Yi Tay also shared an unofficial experience: the representations learned by the denoising objective perform better in certain categories of tasks and are sometimes sampled in a more efficient way.

Fine-tuning models trained with this objective often results in better SFT models, especially at smaller scales.

When it comes to single-task fine-tuning, we can see that the PaLM-1 62B model is beaten by the smaller T5.

Bidirectional attention + denoising targets can play a huge role in a relatively small range! I believe that many practitioners have also seen this situation, especially in production.
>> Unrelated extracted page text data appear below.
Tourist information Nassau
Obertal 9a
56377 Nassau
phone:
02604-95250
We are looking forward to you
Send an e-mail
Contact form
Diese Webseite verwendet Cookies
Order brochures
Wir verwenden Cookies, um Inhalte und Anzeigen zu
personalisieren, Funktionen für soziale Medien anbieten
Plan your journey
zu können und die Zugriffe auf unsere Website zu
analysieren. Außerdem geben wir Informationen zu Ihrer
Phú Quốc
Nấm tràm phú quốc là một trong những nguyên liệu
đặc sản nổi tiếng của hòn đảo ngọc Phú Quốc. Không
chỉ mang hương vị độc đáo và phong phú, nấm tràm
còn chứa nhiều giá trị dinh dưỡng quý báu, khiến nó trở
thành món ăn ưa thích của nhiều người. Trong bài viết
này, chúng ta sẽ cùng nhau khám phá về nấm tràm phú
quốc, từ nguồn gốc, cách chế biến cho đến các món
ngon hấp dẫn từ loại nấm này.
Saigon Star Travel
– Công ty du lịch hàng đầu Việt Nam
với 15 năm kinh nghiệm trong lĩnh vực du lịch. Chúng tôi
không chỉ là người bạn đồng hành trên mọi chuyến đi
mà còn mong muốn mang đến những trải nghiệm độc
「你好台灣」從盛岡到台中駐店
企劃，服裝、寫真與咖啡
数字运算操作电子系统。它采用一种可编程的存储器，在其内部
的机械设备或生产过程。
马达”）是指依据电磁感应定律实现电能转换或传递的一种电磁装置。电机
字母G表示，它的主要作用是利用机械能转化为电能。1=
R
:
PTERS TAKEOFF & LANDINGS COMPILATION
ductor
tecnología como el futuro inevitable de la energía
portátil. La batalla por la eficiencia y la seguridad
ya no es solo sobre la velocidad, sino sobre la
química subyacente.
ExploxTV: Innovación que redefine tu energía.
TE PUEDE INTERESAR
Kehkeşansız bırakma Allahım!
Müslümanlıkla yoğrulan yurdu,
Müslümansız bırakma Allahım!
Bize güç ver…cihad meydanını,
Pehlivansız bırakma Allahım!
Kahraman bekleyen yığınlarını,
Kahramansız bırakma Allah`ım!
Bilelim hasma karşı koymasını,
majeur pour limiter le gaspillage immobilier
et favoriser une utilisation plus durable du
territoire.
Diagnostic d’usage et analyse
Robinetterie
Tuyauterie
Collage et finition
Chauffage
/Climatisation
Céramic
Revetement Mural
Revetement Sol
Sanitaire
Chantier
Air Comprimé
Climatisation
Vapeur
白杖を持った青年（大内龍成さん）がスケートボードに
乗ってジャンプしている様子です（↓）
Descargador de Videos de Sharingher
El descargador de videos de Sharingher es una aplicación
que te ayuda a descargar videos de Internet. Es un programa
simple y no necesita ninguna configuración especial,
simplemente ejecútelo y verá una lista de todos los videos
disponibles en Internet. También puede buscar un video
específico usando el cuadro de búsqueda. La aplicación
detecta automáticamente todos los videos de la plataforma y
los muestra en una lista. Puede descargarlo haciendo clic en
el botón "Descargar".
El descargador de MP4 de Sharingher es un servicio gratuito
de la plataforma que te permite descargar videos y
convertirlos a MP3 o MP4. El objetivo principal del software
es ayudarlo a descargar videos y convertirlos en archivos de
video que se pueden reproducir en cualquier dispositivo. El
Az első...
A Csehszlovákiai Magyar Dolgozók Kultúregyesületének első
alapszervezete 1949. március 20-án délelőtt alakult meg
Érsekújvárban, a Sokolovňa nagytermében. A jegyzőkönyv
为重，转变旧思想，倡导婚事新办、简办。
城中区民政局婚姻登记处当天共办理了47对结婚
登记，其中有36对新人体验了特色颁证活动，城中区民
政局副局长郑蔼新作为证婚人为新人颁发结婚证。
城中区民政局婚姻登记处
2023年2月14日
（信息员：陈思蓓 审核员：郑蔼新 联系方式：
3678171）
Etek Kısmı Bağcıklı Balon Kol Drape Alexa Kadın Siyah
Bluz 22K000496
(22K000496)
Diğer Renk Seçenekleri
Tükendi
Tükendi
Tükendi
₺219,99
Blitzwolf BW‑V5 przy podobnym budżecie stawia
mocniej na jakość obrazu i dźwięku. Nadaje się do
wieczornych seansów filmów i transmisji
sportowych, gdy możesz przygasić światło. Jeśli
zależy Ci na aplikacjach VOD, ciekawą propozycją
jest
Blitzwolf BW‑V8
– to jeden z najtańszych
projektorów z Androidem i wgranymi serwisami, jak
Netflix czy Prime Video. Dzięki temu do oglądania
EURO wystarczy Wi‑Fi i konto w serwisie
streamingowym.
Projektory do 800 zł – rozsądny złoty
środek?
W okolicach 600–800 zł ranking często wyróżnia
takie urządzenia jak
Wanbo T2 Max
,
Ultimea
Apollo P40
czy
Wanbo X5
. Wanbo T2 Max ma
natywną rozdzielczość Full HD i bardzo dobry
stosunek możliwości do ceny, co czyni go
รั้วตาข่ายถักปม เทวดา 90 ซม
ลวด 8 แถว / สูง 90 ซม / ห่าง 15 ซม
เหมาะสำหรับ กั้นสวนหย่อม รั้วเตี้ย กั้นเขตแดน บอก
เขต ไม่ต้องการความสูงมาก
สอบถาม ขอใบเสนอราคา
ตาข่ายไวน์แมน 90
Advantages and disadvantages of encoder/decoder architecture

The encoder-decoder architecture actually has some advantages over regular decoder-only models.

The encoder side is not restricted by the causal mask, in a way that you can stack attention layers like crazy with aggressive pooling or any form of linear attention without having to worry about the limitations of the autoregressive design.

This is a great way to pass less important "context" to the encoder. You can also make the encoder smaller, which is also nice.

An example from Charformer illustrates the necessity of the encoder-decoder architecture, where we can make great strides in the encoder to mitigate the speed drawbacks of encoding at the byte level.

But at the same time, a disadvantage of the encoder-decoder compared to PrefixLM is that the input and target must have fixed allocation lengths.


For example, if the predetermined input length is 1024 tokens, the encoder side must be padded to this value, which may cause a lot of computational waste.

In contrast, in PrefixLM, the input and target can be directly concatenated, alleviating this problem.

Relevance and key takeaways for today’s models

Whether from the perspective of model architecture or pre-training, the ability to reason using inductive biases is essential to becoming a competent LLM researcher and practitioner. Understanding the basic nuances between different model architectures will help future innovations.

Yi Tay shared his key takeaways:

  • Both encoder-decoder and decoder-only models are autoregressive models, but differ in implementation, with pros and cons. They have subtly different inductive biases, and the best usage really depends on the downstream use case and quite a few application constraints. For most LLM applications and niche use cases, BERT-style encoder-only models are mostly considered obsolete.

  • The denoising objective is mainly a supplement to CLM, and is often used as a "auxiliary objective" in pre-training to help a little. While this often happens in code models (i.e. code filling), it is not uncommon to use CLM with some denoising objective for pre-training in general-purpose models today (although it is not a requirement).

  • Bidirectional attention helps a lot at smaller scales, but is usually only an option on larger models. Yi Tay believes that bidirectional attention has an inductive bias, just like many other types of modifications in the Transformer architecture.

Finally, to summarize, we did not see any successful scaling of xBERT: the BERT model was deprecated in favor of the more flexible denoising (autoregressive) T5 model.

This is mainly due to the unification of paradigms, where people want to use general models rather than task-specific models.

At the same time, autoregressive denoising is sometimes folded into CLM as an additional training target.

about the author

Yi Tay is currently the co-founder and chief scientist of Reka, an AI startup dedicated to building state-of-the-art generative models and advancing AI research.


Prior to this, he was a senior research scientist at Google Brain, working on LLM and AI related work, and also served as technical lead of Google Research's US research team, working on Transformer expansion and architecture.

During his time at Google, Yi Tay contributed to approximately 20 product launches.

During Yi Tay's tenure as a research scientist at Google, most of his published works revolved around Transformer, especially related to efficiency, scalability, and architecture research.


Besides blogging, Yi Tay is also a fan of classical music. He said, “If I hadn’t become a researcher, I might have wanted to be a professional musician.” Interestingly, he does have a diploma in this field.

I hope Yi Tay can take a long-distance flight again so that I can see him updating his blog again.